State v. Michael A. DeLain, 2004 WI App 79, PFR granted, on other grds.
For DeLain: Robert R. Henak
Issue/Holding: Trial counsel’s failure to “investigate and present evidence of exculpatory prior consistent statements DeLain made to co-workers” was not the product of deficient performance, given that DeLain never told counsel about these remarks, and that counsel interviewed all of the co-workers, ¶18.
Issue/Holding: Trial counsel’s failure to adduce expert testimony regarding the propriety of defendant’s “provocative therapy” approach in counseling youths was not deficient but, rather, the product of a reasoned strategy which aimed “to avoid expert testimony as much as possible” so that the jury would be disinclined to pass judgment on the defendant’s therapy techniques, ¶20.

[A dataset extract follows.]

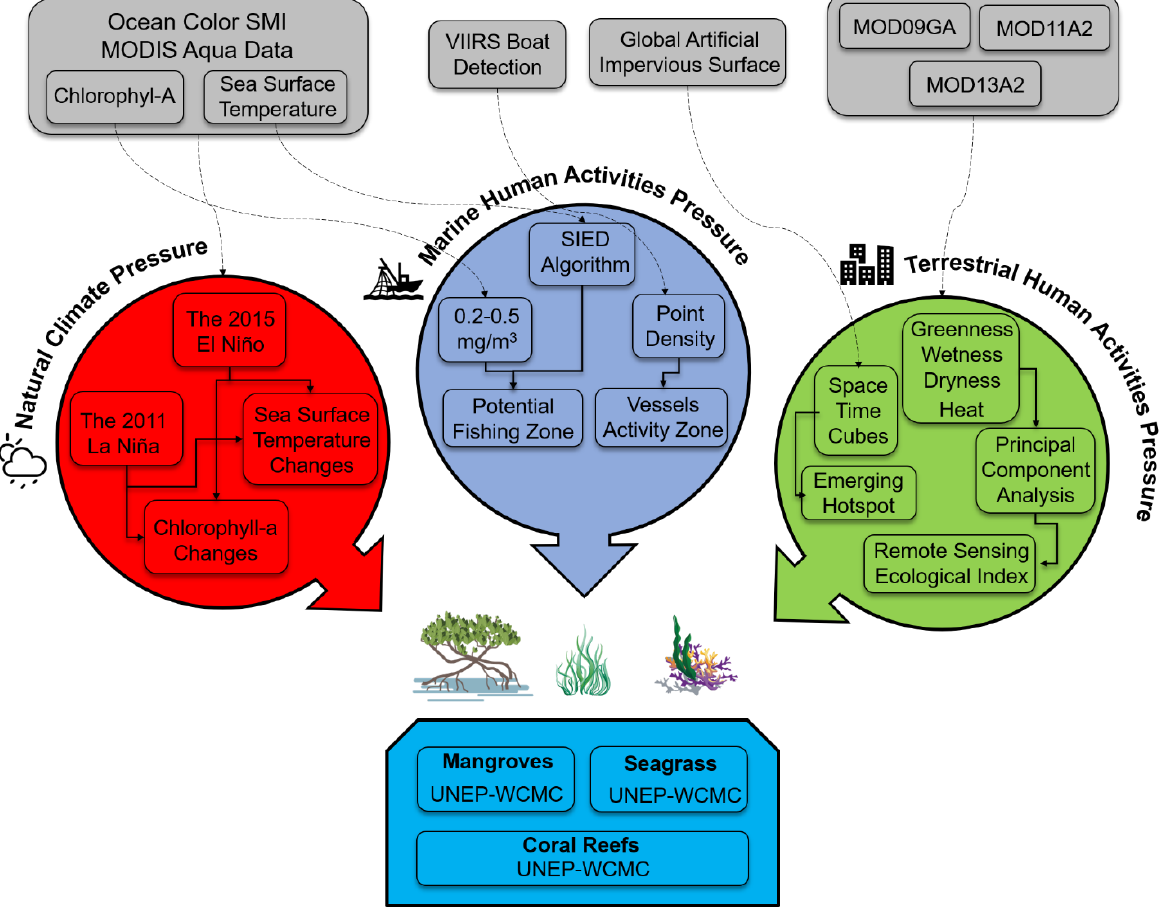
Figure 2. Research framework of this study. SIED: single image edge detection and UNEP-WCMC: the United Nations environment program world conservation monitoring center.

But wouldn’t that precise function be served by expert testimony that the techniques were indeed reasonable? In any event, the court goes on to say that, even though the defendant didtestify and even though his testimony apparently did open the door to the propriety of his therapy approach, counsel “felt he did an effective job of impeaching the State’s rebuttal expert witness.” ¶22. Support for idea that counsel should consult relevant forensic expert where such an expert would be the “only chance … to establish so far as it was possible” the theory of defense, see Miller v. Anderson, 255 F.3d 455, 459 (7th Cir. 2001) (failure to consult DNA, treadmark, or footprint expert deficient, where such experts would have contradicted state’s claim defendant at scene of crime); and Dugas v. Coplan, 1st Cir No. 04-1776, 10/31/05 (failure to consult arson expert deficient); Bell v. Miller, 2nd Cir No. 05-5235, 8/31/07 (only evidence ID’ing defendant was physically traumatized witness: “the failure of defense counsel to consider consulting an expert to ascertain the possible effects of trauma and pharmaceuticals on the memory of the witness is constitutionally ineffective”).